In The Woods

Willow Shoop

Many nights have befallen these woods. The moon rises and falls all the same, tussling the sun for dominion over the restless sky.

This night is bleak; unloving, it spares no living thing the kindness of warmth. Heaven’s guiding light – the North star and her little sisters, twinkling from above – is absent tonight, trapped behind dense storm clouds rolling in above the cold earth. Gone is the beautiful moon; darkness is all that remains. A bitter wintry wind whistles a solitary song through thin tree branches, pushing and rustling the few brittle leaves that remain on their perches. They sing along with the air; their song is quiet, a hollow crunching adding punctuation to the wind’s melody as they are strewn about. A gentle snow begins to descend from the heavens above, twirling in illustrious patterns toward the frozen earth. It clings to every surface it can reach, indiscriminate in its ghastly touch.

No spirit is in these woods to feel the tender touch of mother nature. Bodies rest in solemn graves amongst the roots and dirt, reduced to nothing but frozen, forgotten bone.

One body lay above the rest, torn raw and red by the hands of a ruthless beast. She lays at the bottom of a steep hill, left uncovered to the elements by the being that left her there. Snow settles in her open wounds, white snowflakes stained red by coagulated blood and shredded pink muscles. The pulse; nonexistent. All life that may have once remained is gone, the woman reduced to a soulless pile of flesh. Blood has ceased to seep from her extensive wounds, now pooled beneath her, covering every pale inch of her body. Crimson is caked in her long, inky hair, sprawling beneath her head like a black halo. Claw marks – ones deep enough to expose the bony expanse of her ribcage and the lungs beneath – run over her torso and legs, the foul markings of a heinous attack on full display to the heavens. No part of this woman was spared in her final moments; not her chest, nor her fingers. Not even her weak bones, snapped and shattered within her, are salvageable.

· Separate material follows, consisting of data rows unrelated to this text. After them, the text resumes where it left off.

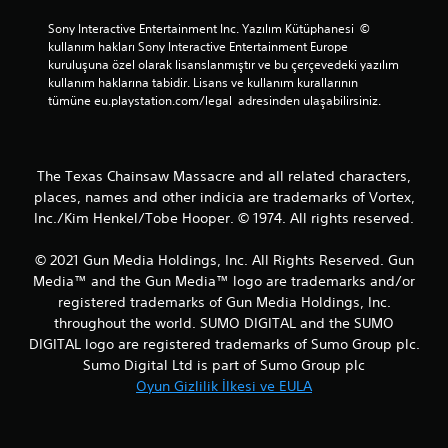
Sony Interactive Entertainment Inc. Yazılım Kütüphanesi  © 
kullanım hakları Sony Interactive Entertainment Europe 
kuruluşuna özel olarak lisanslanmıştır ve bu çerçevedeki yazılım 
kullanım haklarına tabidir. Lisans ve kullanım kurallarının 
tümüne eu.playstation.com/legal  adresinden ulaşabilirsiniz.
The Texas Chainsaw Massacre and all related characters,
places, names and other indicia are trademarks of Vortex,
Inc./Kim Henkel/Tobe Hooper. © 1974. All rights reserved.
© 2021 Gun Media Holdings, Inc. All Rights Reserved. Gun
Media™ and the Gun Media™ logo are trademarks and/or
registered trademarks of Gun Media Holdings, Inc.
throughout the world. SUMO DIGITAL and the SUMO
DIGITAL logo are registered trademarks of Sumo Group plc.
Sumo Digital Ltd is part of Sumo Group plc
Oyun Gizlilik İlkesi ve EULA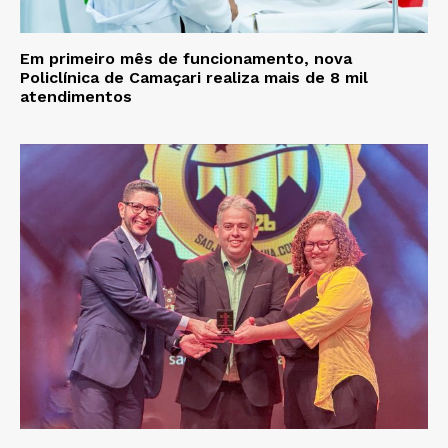
Em primeiro mês de funcionamento, nova
Policlínica de Camaçari realiza mais de 8 mil
atendimentos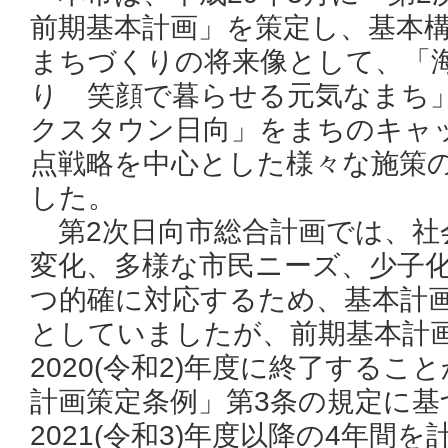
前期基本計画」を策定し、基本
まちづくりの将来像として、「
り 笑顔で暮らせる元気なまち
クスタウン日向」をまちのキャ
点戦略を中心とした様々な施策
した。
第2次日向市総合計画では、社
変化、多様な市民ニーズ、少子
つ的確に対応するため、基本計画
としていましたが、前期基本計
2020(令和2)年度に終了する
計画策定条例」第3条の規定に基
2021(令和3)年度以降の4年間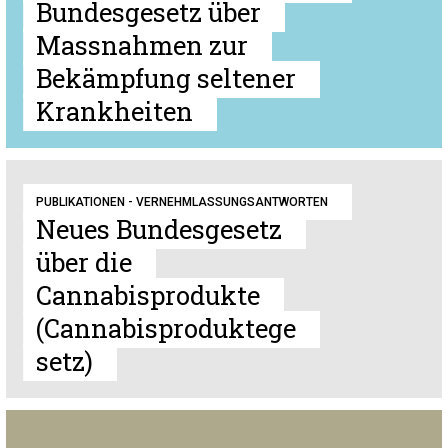
Bundesgesetz über
Massnahmen zur
Bekämpfung seltener
Krankheiten
PUBLIKATIONEN - VERNEHMLASSUNGSANTWORTEN
Neues Bundesgesetz
über die
Cannabisprodukte
(Cannabisproduktege
setz)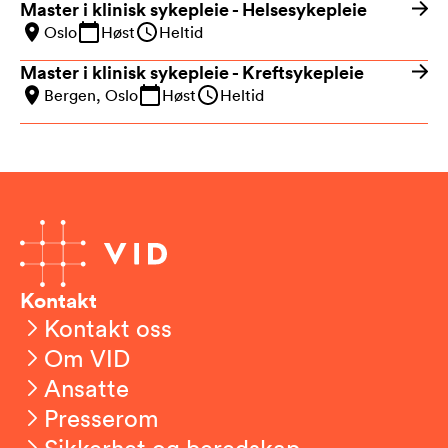
Master i klinisk sykepleie - Helsesykepleie
Oslo
Høst
Heltid
Master i klinisk sykepleie - Kreftsykepleie
Bergen, Oslo
Høst
Heltid
Kontakt
Kontakt oss
Om VID
Ansatte
Presserom
Sikkerhet og beredskap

Only her eyes were truly left alone; they now stare to the sky above her, cold blue gazing beyond the bounds of earth, piercing the heavens that had forsaken her.

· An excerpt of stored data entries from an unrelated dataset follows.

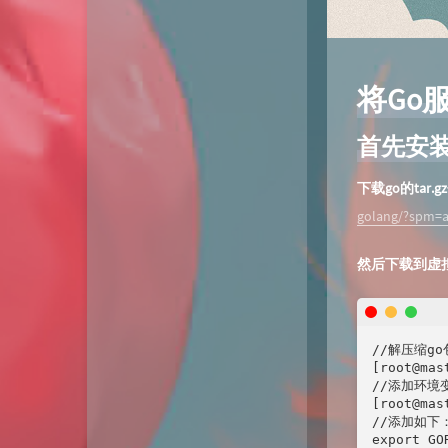
动态
微淘云网络
Xiongan图床
若海技术博客
将Go
KKgithub
首先安装
与你-Yuni
下载go的ta
归去如风
golang/?spm=a2
然后下载到虚拟机
//解压缩go包
[root@mas
//添加环境变
[root@mas
//添加如下：
export GO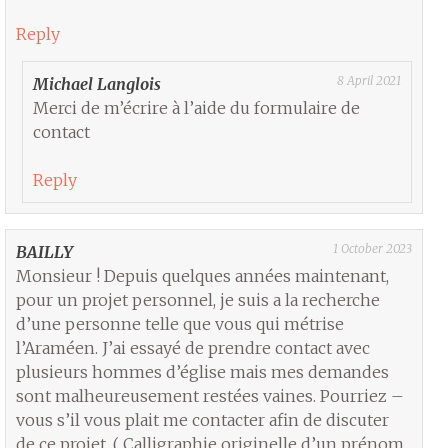
Reply
8 April 2021
Michael Langlois
Merci de m’écrire à l’aide du formulaire de
contact
Reply
1 October 2023
BAILLY
Monsieur ! Depuis quelques années maintenant,
pour un projet personnel, je suis a la recherche
d’une personne telle que vous qui métrise
l’Araméen. J’ai essayé de prendre contact avec
plusieurs hommes d’église mais mes demandes
sont malheureusement restées vaines. Pourriez –
vous s’il vous plait me contacter afin de discuter
de ce projet. ( Calligraphie originelle d’un prénom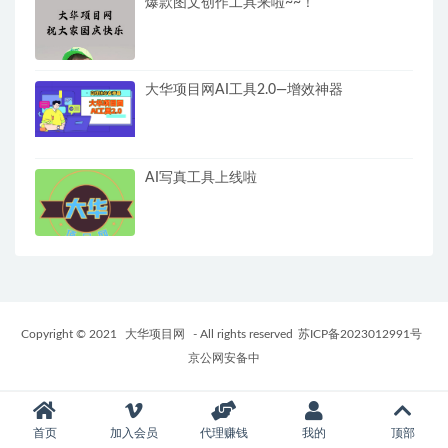
爆款图文创作工具来啦~~！
大华项目网AI工具2.0—增效神器
AI写真工具上线啦
Copyright © 2021
大华项目网
- All rights reserved
苏ICP备2023012991号
京公网安备中
首页
加入会员
代理赚钱
我的
顶部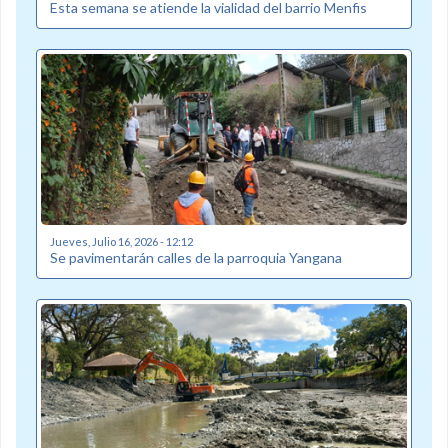
Esta semana se atiende la vialidad del barrio Menfis
Jueves, Julio 16, 2026 - 12:12
Se pavimentarán calles de la parroquia Yangana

Whatever creature had besmirched her was no human – the ruthless nature in which she had been torn was inhumane, impossible even for the angriest man. This crime was not one of a rabid wolf or of an enraged bobcat, either; it was far beyond their level, a desecration so unbelievable that whatever had taken her must have been a consort of the devil. It was fueled by pure wildness, hate etched into every scratch and bite.

She lays there for three days and two nights, undiscovered, soon buried by a thick blanket of ivory snow. Frost accumulates on her body, minute crystalline structures covering her in a dress of nature’s lace. She slowly begins to decompose in her bed of solitude. Though horrific to the eyes, she is peaceful, blind eyes covered, icicles clinging onto her eyelashes.

It is only by the gash on her chest that she is found, staining the sweet snow a sickly pink around her. Three children sledding down the steep hills of the forest are the ones to find her, curious as they discover the mass of red death beneath a white veil, brushing the snow from her face. The powder crumbles down to the ground; a girl shrieks, and soon a cacophony of fearful screams arises. Their crying fills the air as they run, shrill and tinged with panic, consequently forgetting their purple plastic sled at her feet. It is four hours before anyone is able to find the body, following the various sled tracks to her snowy grave. They remove her by nightfall, ending her short rest amongst the roots and trees and snow.

 

Her body is the only one that receives a proper burial out of all of the woods’ dead; her teeth are examined for a match, as are her remaining fingers. By the grace of God – and nothing more – she is identified, despite her ruined state.

 

Lucielle Bowen. A twenty-two-year-old aspiring filmmaker.